In my organization we have a whole lot of Windows 7 workstations. We also have a team of technicians who log into multiple workstations throughout their day for troubleshooting / setup / whatever. As you’re likely aware (since you’re reading this) when a user logs into a Windows 7 computer, the workstation will register the user as an owner of the device in Azure. This behavior is unique to Windows 7, as Windows 10 does not associate an owner if it registers automatically (if you manually join it to Azure, then it associates the user as the owner). This Windows 7 registration takes place via a scheduled task called Automatic-Device-Join and is located at:
Task Scheduler > Microsoft > Windows > Workplace Join
This scheduled task is created when the Microsoft Workplace Join client is installed (https://www.microsoft.com/en-us/download/details.aspx?id=53554)
There is a default value of 20 registered devices per user in Azure. Once you hit this number, you will not be able to register any more devices. Lets say your user wants to register their new cell phone. If they’ve hit that magic number of 20, they won’t be able to. Now, the option does exist to increase this number or set it to unlimited, or you can go into the Azure portal and manually delete things, however that’s not what this post is about.
Let’s dive in
Using powershell, we can easily see all the registered devices for the user and also easily clean them up. (You’ll obviously need the necessary rights in Azure). Open up powershell (I prefer using the ISE myself) and get connected with the following command
Connect-MsolService
This will pop-open a sign-in menu for Azure. Go ahead and sign-in. After this, we can run the following command to see a list of all the registered devices for the particular user. Odds are we don’t want to clear out all the registrations. Maybe we need to keep 2 or 3 of them.
$userprincipalname = "email.address@company.com"
Get-MsolDevice -registeredownerupn $userprincipalname | select displayname | sort-object displayname
Let’s say we want to delete everything but two computers which are named computername1 and computername2. We can accomplish this with the following:
$userprincipalname = "firstname.lastname@company.com"
$DevicesToKeep = "computername1","computername2"

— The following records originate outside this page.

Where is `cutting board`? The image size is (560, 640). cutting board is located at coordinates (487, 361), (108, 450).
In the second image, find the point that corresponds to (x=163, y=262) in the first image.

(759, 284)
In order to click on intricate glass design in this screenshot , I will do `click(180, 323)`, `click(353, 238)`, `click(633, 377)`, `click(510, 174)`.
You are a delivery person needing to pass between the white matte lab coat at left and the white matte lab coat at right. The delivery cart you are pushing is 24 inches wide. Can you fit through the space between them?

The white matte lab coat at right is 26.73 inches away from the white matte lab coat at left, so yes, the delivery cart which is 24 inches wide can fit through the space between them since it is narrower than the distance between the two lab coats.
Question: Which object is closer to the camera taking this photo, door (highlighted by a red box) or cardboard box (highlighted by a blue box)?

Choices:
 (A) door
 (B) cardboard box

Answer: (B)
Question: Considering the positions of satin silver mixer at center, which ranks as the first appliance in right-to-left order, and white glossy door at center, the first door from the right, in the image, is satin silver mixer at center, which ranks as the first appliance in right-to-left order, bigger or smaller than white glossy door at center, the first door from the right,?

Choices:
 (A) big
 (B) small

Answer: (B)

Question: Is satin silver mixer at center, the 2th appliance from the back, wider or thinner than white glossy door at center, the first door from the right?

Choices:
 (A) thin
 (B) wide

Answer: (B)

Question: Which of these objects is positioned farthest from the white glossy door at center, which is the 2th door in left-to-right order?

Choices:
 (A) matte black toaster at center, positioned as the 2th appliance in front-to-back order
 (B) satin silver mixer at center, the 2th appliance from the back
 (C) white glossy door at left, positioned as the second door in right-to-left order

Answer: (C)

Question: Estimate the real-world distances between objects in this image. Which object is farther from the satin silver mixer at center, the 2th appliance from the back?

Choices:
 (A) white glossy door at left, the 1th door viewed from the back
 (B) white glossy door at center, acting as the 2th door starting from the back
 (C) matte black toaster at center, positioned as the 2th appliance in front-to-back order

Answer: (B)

Get-MsolDevice -registeredownerupn $userprincipalname | Where-Object {$_.displayname -notin $DevicesToKeep} | Remove-MsolDevice -Force
This will only remove device registrations associated with that user. That means if more than one user is registered as an owner of the device, those other users will still be in Azure as owners. This will only remove the one we specified, so don’t worry.
But wait there’s more…
There is one gotcha by doing this. If that user were to log into one of the computers that we just removed, the local workplace join client will still think this user is a registered owner and won’t try to re-register. For me, I don’t really care because odds are the workstation they are logging into isn’t their regular workstation and it won’t make a difference. However, if you need to correct this, we can manually un-join and re-join with the following commands in command prompt
%ProgramFiles%\Microsoft Workplace Join\AutoWorkplace.exe /leave
%ProgramFiles%\Microsoft Workplace Join\AutoWorkplace.exe /join
Hopefully this post has been helpful to someone!